История его была трогательной — и трагической. Несмотря на то, что, как он уверял, он не понимал механизмов человеческой совести, именно совесть заставила его подвергнуть сомнению существующее положение дел и в конечном итоге оставила без работы. Понятно, что создание технологий не может быть морально нейтральным и военные подрядчики, равно как и разработчики вооружений, не желали, чтобы поднимались подобные вопросы, не говоря уж о том, чтобы встраивать их в контроллеры.


Я сделал, что мог, чтобы его успокоить. Тот факт хотя бы, что он задавал эти вопросы, указывал на то, что совесть его была в полном порядке.


Он покачал головой. «Нет, — сказал он. — Это не совесть.

Это только стыд за собственную историю, а историю легко изменить».

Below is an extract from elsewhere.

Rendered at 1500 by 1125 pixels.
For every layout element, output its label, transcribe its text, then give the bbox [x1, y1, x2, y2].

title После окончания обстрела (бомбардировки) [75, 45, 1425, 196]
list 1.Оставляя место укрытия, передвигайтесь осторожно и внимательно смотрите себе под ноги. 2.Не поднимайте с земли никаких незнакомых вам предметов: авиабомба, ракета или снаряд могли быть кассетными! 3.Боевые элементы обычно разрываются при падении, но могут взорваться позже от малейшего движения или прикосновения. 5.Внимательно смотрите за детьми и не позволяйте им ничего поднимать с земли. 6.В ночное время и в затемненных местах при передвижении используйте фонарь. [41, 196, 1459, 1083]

Этого я не понял и попросил его объяснить.


— История — это то, чему мы, японцы, учимся в школе, — сказал он. — Мы узнаем об ужасных вещах, как, например, об атомных бомбах, которые разрушили Хиросиму и Нагасаки. Мы узнаем, что это плохо, но в данном случае это просто потому, что мы, японцы, здесь являемся жертвами.


— Более сложный случай — когда мы узнаем об ужасных японских зверствах, таких, как в Маньчжурии. В этом случае японцы занимались геноцидом и пытками китайского народа, и мы учимся, что должны испытывать огромный стыд перед миром. Но стыд — неприятное чувство, и некоторые японские политики постоянно пытаются изменить учебники истории для наших детей, чтобы следующее поколение не училось этим геноцидам и пыткам. Они пытаются изменить нашу историю и память, чтобы стереть весь наш стыд.


Поэтому мне кажется, что стыд и совесть отличаются друг от друга. Говорят, у нас, японцев, культура стыда, так, может, совесть — это то, что у нас получается не так уж хорошо?

Стыд приходит извне, но совесть должна быть естественным чувством, которое исходит из глубины индивидуальной личности. Говорят, мы, японцы, так долго жили при феодальной системе, что, возможно, у нас так и не развилась индивидуальность, как у людей Запада. Может, нельзя иметь совесть, не имея индивидуальности. Я не знаю. Поэтому и беспокоюсь.


Конечно, я могу здесь немного перефразировать тот необычный разговор, имевший место много лет назад.

Не помню точно, что я ответил ему тогда, но та беседа доставила удовольствие нам обоим и вылилась в другие беседы, которые со временем переросли в дружбу. Вы можете видеть, как та полемика об индивидуальности привела к обсуждению стыда, чести и самоубийства; последнее и стало темой того самого письма, которое привлекло Ваше внимание. Мой интерес к культурному контексту самоубийства был изначально вызван деятельностью летчиков-самоубийц на Среднем Востоке, но я многое почерпнул из многолетнего общения с мистером Ясутани. Он всегда утверждал, что в Японии акт самоубийства носит, прежде всего, эстетический, а не моральный характер, и бывает связан с понятиями чести или стыда. Как Вам может быть известно, его дядя был героем Второй мировой, пилотом сил Токкотай, и погиб, выполняя миссию камикадзе над Тихим океаном.